| Work instruction |
Copy, word for word, the opening line of the data and each line after it until the line that contains "left elbow: (429, 463)", which is included. Leave the pictures out.

=== Begin Enclosure ===

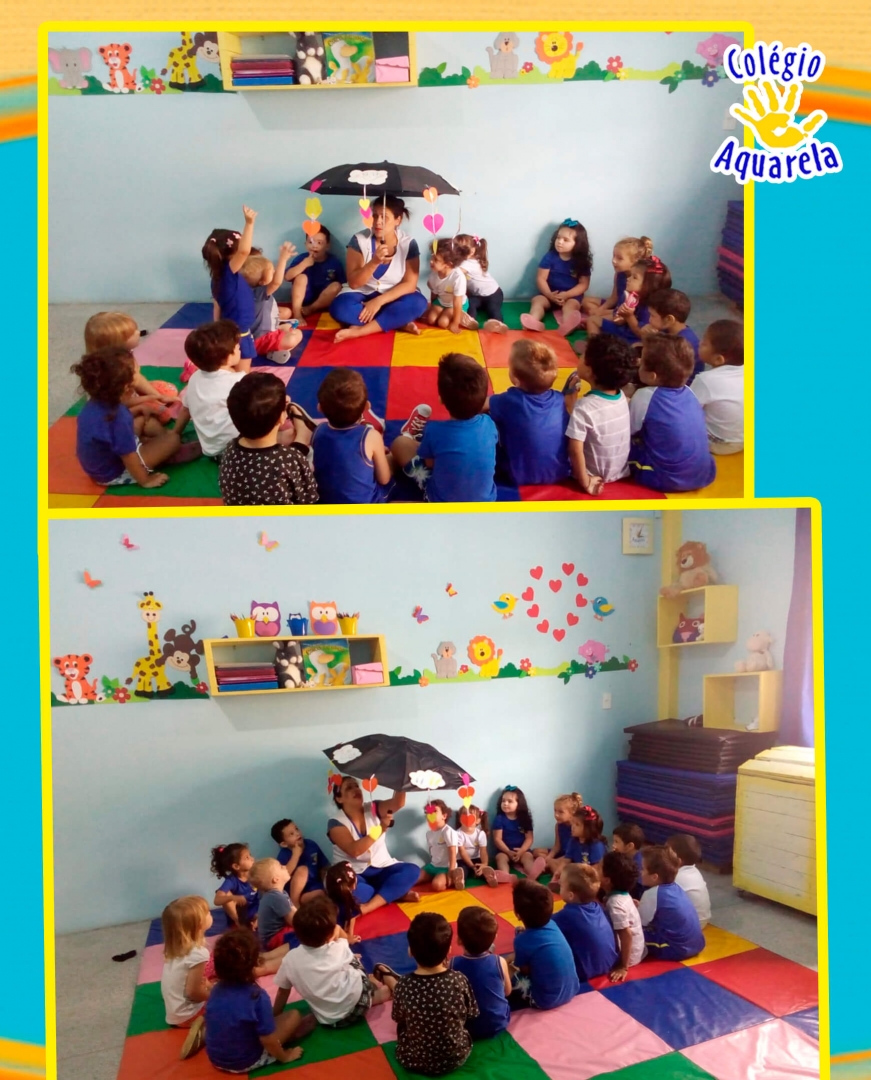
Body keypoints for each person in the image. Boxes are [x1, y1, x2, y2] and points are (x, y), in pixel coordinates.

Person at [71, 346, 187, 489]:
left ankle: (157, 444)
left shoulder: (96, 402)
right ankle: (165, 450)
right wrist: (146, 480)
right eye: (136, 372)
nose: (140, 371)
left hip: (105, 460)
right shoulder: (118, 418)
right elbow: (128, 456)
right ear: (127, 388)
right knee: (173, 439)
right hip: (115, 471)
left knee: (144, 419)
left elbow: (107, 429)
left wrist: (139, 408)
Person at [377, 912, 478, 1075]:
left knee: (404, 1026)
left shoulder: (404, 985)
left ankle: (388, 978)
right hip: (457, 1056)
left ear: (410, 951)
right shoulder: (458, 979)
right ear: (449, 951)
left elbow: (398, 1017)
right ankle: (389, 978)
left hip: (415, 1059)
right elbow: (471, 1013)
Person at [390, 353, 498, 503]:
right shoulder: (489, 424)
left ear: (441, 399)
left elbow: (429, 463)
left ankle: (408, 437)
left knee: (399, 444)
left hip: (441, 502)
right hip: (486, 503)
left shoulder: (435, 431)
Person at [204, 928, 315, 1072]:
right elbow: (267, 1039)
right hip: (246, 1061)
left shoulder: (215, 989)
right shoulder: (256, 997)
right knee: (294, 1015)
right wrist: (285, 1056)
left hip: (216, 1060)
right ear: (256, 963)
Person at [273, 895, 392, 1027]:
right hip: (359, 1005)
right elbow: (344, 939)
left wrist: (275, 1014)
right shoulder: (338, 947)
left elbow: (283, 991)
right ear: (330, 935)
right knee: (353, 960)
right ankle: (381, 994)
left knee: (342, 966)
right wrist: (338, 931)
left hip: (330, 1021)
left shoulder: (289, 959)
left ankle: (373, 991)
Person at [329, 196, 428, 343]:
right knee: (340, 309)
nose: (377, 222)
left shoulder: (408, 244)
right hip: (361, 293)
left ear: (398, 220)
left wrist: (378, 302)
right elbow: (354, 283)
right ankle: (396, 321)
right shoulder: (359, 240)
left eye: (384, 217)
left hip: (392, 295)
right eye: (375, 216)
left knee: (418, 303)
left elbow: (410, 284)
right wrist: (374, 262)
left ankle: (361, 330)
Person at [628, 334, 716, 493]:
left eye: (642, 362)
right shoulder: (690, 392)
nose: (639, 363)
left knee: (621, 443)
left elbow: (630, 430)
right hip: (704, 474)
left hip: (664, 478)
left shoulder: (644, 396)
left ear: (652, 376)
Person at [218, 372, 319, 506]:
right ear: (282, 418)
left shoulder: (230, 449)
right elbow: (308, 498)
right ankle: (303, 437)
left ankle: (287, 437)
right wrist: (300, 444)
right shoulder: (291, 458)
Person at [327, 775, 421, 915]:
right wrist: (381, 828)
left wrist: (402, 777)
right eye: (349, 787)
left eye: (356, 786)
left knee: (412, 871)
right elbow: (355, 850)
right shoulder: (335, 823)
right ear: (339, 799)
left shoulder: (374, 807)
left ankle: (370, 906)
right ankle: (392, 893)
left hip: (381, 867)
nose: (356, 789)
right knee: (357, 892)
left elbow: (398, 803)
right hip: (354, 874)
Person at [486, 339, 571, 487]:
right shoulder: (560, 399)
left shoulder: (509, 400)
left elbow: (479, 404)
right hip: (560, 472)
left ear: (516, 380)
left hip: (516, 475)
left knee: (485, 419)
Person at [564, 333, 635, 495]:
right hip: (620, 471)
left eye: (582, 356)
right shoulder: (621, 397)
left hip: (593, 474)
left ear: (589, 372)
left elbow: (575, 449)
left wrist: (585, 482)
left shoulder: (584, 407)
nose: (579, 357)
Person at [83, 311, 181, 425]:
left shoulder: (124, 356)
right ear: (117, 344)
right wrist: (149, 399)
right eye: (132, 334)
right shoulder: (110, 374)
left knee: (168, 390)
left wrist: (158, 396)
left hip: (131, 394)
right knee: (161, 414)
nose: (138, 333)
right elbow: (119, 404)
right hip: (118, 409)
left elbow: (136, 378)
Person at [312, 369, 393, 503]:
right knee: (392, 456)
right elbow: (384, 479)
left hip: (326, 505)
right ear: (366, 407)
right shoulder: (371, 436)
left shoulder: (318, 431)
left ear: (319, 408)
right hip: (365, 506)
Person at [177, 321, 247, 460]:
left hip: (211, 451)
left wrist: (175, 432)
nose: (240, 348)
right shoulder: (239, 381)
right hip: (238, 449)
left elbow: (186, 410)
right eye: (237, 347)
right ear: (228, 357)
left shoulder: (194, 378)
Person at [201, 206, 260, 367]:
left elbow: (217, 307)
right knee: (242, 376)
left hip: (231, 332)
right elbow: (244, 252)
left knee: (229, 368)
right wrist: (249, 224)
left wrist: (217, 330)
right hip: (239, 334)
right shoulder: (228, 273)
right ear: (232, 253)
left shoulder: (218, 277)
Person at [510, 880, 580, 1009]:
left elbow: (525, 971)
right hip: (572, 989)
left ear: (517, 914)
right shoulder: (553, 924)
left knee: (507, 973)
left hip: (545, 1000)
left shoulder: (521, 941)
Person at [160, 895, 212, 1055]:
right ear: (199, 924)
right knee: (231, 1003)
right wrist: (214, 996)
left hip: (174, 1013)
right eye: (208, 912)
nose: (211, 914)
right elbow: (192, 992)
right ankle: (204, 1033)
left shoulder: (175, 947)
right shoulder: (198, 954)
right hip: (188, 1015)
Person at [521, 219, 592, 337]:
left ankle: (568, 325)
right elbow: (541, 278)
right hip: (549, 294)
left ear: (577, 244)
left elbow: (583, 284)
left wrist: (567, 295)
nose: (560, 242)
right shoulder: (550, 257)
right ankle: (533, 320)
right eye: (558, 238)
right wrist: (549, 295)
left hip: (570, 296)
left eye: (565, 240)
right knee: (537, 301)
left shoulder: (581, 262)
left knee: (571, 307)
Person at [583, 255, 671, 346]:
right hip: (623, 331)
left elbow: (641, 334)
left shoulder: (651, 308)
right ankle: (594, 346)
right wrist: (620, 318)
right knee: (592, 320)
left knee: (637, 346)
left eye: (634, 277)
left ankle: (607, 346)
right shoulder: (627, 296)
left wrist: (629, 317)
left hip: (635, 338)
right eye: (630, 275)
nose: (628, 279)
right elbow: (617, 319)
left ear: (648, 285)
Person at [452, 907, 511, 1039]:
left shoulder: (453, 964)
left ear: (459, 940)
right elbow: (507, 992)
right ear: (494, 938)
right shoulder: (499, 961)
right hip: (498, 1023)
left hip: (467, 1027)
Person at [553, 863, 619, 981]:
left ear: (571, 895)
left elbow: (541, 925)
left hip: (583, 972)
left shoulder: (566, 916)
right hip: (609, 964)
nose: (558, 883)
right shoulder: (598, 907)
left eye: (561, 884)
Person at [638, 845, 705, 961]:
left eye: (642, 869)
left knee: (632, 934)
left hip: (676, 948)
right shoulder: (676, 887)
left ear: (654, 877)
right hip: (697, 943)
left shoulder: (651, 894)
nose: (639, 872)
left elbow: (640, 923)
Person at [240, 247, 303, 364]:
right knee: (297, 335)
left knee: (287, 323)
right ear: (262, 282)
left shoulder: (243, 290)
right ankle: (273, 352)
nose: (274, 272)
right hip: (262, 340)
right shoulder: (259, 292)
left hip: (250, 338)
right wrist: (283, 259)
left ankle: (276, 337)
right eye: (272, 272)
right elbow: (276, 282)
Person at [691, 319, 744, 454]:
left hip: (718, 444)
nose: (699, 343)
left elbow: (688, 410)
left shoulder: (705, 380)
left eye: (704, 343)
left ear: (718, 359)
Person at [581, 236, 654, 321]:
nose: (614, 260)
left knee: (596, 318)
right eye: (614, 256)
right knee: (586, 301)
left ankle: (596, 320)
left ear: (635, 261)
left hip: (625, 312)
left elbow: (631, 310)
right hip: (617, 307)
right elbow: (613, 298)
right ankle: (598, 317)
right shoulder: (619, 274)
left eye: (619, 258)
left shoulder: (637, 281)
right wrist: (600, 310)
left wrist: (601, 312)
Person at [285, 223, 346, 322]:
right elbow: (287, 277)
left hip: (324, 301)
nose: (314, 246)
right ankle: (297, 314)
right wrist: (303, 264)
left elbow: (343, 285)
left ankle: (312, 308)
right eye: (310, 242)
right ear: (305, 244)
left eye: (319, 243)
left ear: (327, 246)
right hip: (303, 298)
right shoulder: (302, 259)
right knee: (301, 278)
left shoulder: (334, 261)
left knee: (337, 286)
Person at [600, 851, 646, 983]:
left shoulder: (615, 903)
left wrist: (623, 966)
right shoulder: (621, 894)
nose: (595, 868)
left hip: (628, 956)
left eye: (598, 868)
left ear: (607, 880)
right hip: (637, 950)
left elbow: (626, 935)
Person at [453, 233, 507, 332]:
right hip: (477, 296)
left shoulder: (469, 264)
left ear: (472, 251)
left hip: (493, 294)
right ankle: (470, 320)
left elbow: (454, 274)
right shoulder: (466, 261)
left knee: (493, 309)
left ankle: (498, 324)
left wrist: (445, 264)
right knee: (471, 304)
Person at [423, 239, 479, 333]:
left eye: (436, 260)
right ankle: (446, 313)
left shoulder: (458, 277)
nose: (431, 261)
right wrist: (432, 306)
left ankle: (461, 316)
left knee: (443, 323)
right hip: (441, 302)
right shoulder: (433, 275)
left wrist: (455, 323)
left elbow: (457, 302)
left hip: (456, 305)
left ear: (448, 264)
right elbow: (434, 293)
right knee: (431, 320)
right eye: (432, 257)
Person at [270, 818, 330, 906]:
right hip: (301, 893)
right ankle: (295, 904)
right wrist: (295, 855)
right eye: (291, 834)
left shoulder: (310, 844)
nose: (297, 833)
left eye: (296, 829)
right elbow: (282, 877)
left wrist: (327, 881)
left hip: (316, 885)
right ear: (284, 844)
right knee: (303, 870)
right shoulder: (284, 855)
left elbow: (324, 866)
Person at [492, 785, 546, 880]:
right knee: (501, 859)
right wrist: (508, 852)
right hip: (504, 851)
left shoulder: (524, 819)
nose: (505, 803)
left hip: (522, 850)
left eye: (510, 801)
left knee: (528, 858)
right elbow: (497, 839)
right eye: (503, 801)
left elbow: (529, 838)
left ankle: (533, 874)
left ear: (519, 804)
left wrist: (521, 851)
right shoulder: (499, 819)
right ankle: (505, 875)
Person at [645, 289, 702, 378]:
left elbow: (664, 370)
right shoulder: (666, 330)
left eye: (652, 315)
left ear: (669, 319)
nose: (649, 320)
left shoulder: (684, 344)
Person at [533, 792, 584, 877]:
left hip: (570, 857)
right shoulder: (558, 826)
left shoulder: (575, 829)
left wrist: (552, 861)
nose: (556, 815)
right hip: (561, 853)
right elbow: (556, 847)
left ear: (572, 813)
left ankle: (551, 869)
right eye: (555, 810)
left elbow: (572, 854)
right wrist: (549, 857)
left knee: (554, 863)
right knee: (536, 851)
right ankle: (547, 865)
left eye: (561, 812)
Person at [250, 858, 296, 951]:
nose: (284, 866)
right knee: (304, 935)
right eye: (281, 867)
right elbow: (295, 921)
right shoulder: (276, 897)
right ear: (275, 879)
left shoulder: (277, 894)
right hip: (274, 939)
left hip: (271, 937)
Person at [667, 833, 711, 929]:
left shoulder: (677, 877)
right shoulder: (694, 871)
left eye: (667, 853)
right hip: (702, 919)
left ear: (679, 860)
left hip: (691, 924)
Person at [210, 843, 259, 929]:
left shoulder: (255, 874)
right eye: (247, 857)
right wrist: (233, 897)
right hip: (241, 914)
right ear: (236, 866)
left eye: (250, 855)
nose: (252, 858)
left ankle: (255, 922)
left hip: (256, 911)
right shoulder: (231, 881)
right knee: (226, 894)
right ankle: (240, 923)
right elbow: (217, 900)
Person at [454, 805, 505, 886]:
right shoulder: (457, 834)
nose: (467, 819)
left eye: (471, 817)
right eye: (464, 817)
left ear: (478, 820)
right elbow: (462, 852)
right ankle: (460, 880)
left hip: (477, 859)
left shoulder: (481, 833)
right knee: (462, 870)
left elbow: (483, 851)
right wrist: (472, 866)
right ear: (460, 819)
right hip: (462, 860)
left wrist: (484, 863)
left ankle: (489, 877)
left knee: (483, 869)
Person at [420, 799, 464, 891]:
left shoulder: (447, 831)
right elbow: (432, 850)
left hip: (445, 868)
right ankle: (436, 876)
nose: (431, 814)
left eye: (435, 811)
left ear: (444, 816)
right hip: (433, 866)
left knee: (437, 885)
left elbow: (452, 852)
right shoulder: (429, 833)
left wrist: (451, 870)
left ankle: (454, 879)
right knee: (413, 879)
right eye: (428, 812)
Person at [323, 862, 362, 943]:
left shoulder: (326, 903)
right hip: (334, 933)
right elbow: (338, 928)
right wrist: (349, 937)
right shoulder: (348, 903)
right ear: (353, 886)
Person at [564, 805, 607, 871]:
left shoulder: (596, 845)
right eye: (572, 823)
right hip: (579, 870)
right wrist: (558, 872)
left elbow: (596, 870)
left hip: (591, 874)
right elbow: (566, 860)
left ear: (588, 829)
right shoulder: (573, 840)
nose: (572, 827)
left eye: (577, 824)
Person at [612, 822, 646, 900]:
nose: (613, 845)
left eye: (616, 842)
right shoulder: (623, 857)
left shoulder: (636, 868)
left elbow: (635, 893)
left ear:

=== End Enclosure ===

| Answer to the problem |
Body keypoints for each person in the image. Boxes are [x1, y1, x2, y2] and points are (x, y), in pixel coordinates.

Person at [71, 346, 187, 489]:
left ankle: (157, 444)
left shoulder: (96, 402)
right ankle: (165, 450)
right wrist: (146, 480)
right eye: (136, 372)
nose: (140, 371)
left hip: (105, 460)
right shoulder: (118, 418)
right elbow: (128, 456)
right ear: (127, 388)
right knee: (173, 439)
right hip: (115, 471)
left knee: (144, 419)
left elbow: (107, 429)
left wrist: (139, 408)
Person at [377, 912, 478, 1075]:
left knee: (404, 1026)
left shoulder: (404, 985)
left ankle: (388, 978)
right hip: (457, 1056)
left ear: (410, 951)
right shoulder: (458, 979)
right ear: (449, 951)
left elbow: (398, 1017)
right ankle: (389, 978)
left hip: (415, 1059)
right elbow: (471, 1013)
Person at [390, 353, 498, 503]:
right shoulder: (489, 424)
left ear: (441, 399)
left elbow: (429, 463)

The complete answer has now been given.